When Kellyanne Conway weighed in on the Alabama Senate race while defending Roy Moore, she might have broken the law. That’s per former ethics chief Walter Schaub, who went so far as to file an official complaint against Conway for violating the Hatch Act. The Hatch Act, which has been in place since the 1930s, is designed to prevent political coercion and forbids certain members of government — including most federal employees in the executive branch — from participating in political campaigns while they are on the clock. Conway may have run afoul of that protocol when she criticized Roy Moore’s opponent, Doug Jones, while appearing as an official White House representative on Fox News.

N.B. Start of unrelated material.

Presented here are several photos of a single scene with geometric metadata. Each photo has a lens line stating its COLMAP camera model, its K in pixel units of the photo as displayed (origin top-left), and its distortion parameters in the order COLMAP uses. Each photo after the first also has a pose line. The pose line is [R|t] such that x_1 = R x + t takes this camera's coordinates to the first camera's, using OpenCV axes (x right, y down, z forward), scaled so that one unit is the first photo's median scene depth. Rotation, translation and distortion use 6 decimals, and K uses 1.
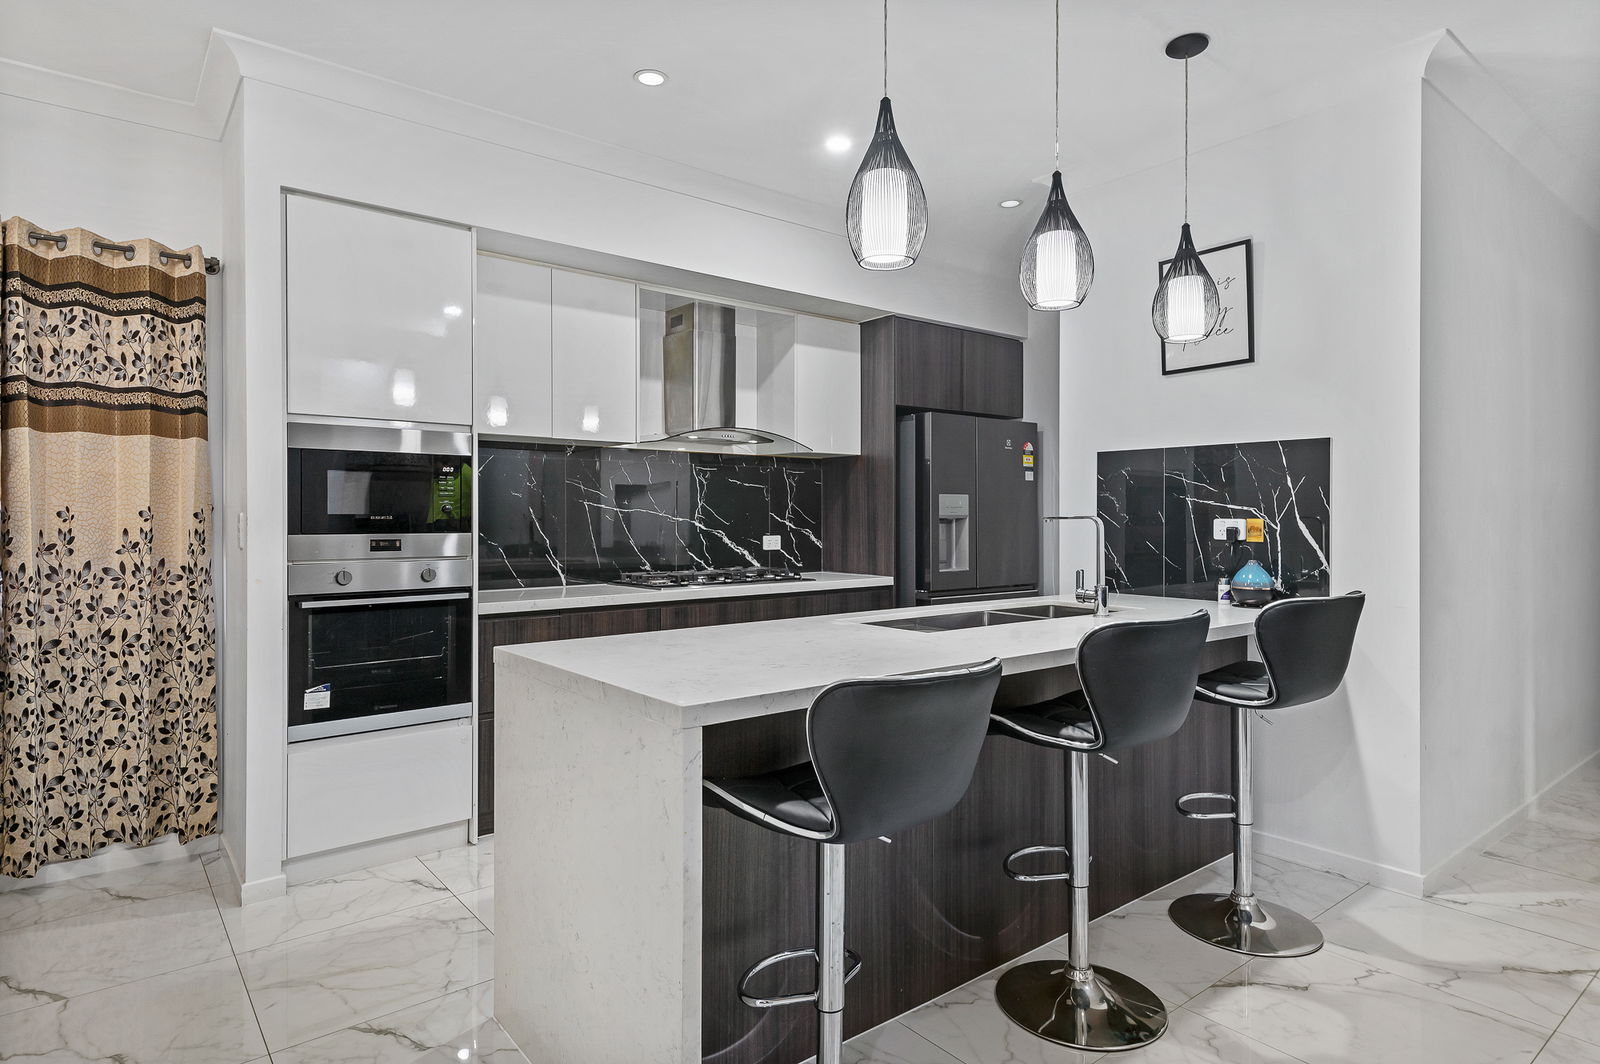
lens RADIAL K [[879.7, 0, 800.9], [0, 879.7, 523.0], [0, 0, 1]] dist [-0.001593, 0.001879]
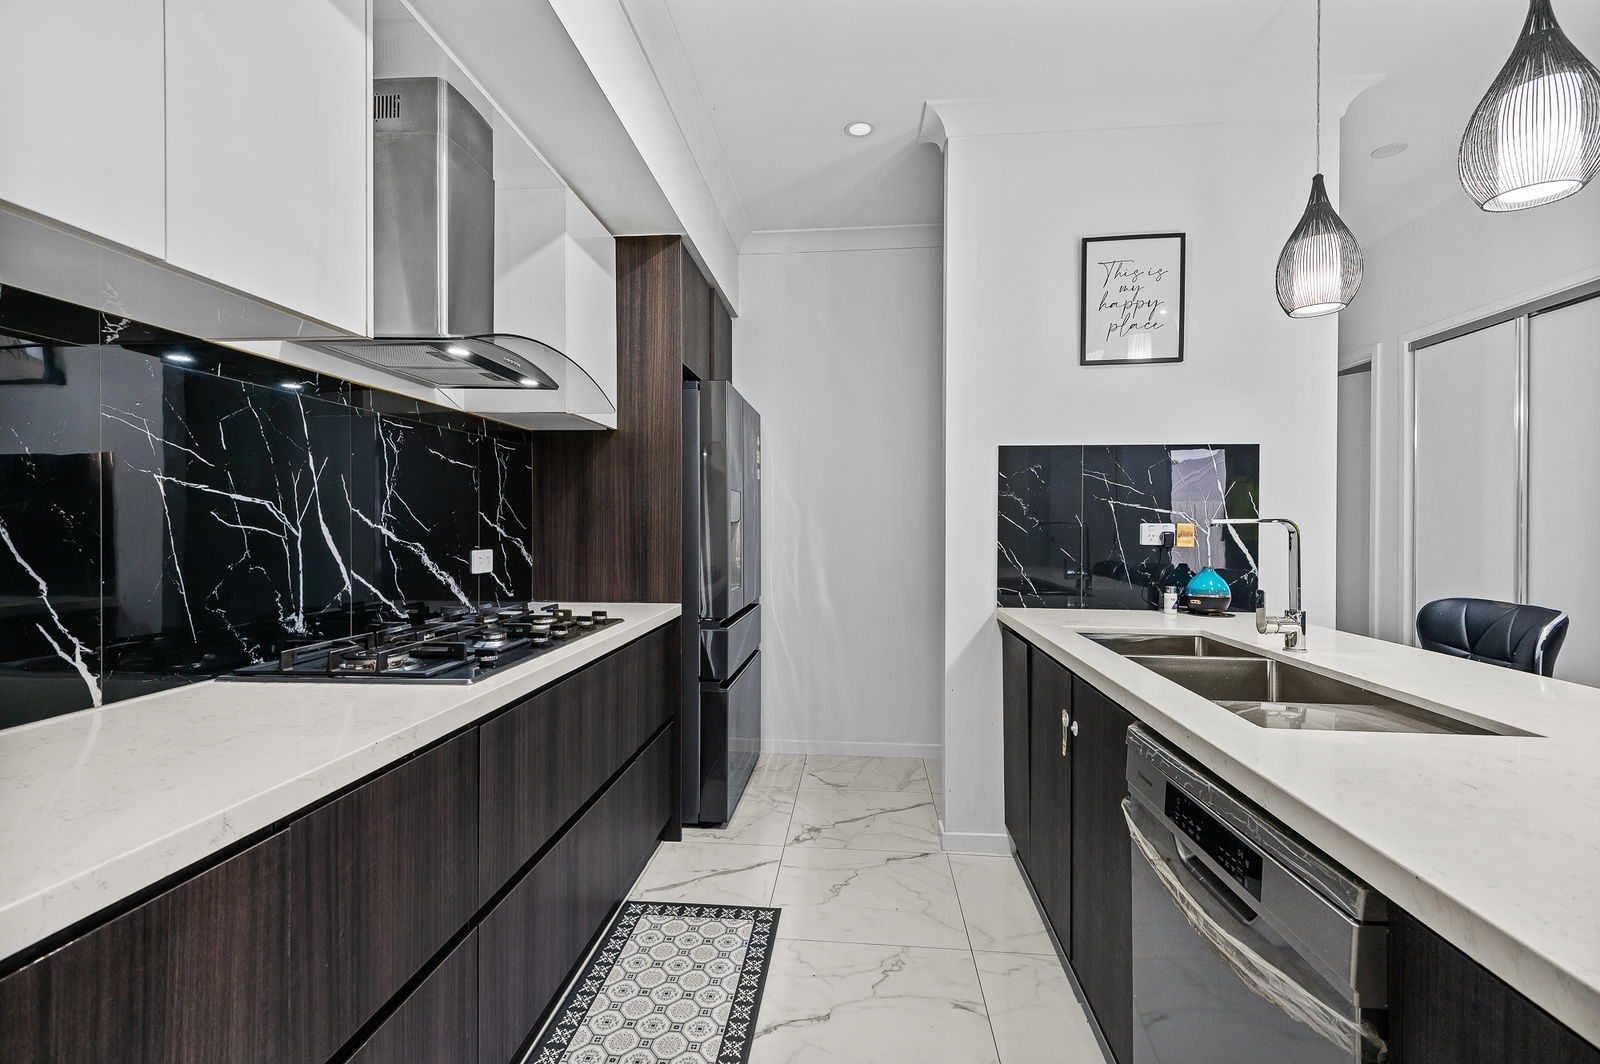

Schaub tweeted on Tuesday that he believes Conway’s commentary on Fox, delivered from the White House grounds, was “at least as clear a violation of 5 U.S.C. § 7323(a)(1) as OSC identified with regard to Castro.” That refers to a U.S. code that prohibits a federal employee from using “official authority or influence for the purpose of interfering with or affecting the result of an election” The bit about Castro references Julian Castro, the former Housing and Urban Development Secretary who in 2016 was found in violation of the Hatch Act because he advocated for then-candidate Hillary Clinton.
Other former ethics chiefs agreed. Obama’s ethics czar, Norm Eisen, called on the Office of Special Counsel to sanction Conway. Former White House ethics lawyer Richard Painter also found Conway’s conduct concerning. He weighed in Tuesday, pointing out that Conway isn’t ignorant of the Hatch Act because she’s violated it before by promoting Ivanka Trump’s shoe line. “For her this is strike two,” he wrote, noting that this is a severe enough offense that she should be hit with President Trump’s signature catch phrase from his reality TV days. Painter tweeted, “presumptive penalty for violation: ‘you’re fired.'”
The Campaign Legal Center are the lawyers Shaub engaged to file the complaint against Conway. It will be the second time Conway has been investigated by the OSC, and the third time the oversight office will have to look into a member of the Trump administration. U.S. Ambassador to the United Nations Nikki Haley got in hot Hatch-related water when she retweeted one of President Trump’s political endorsements in June.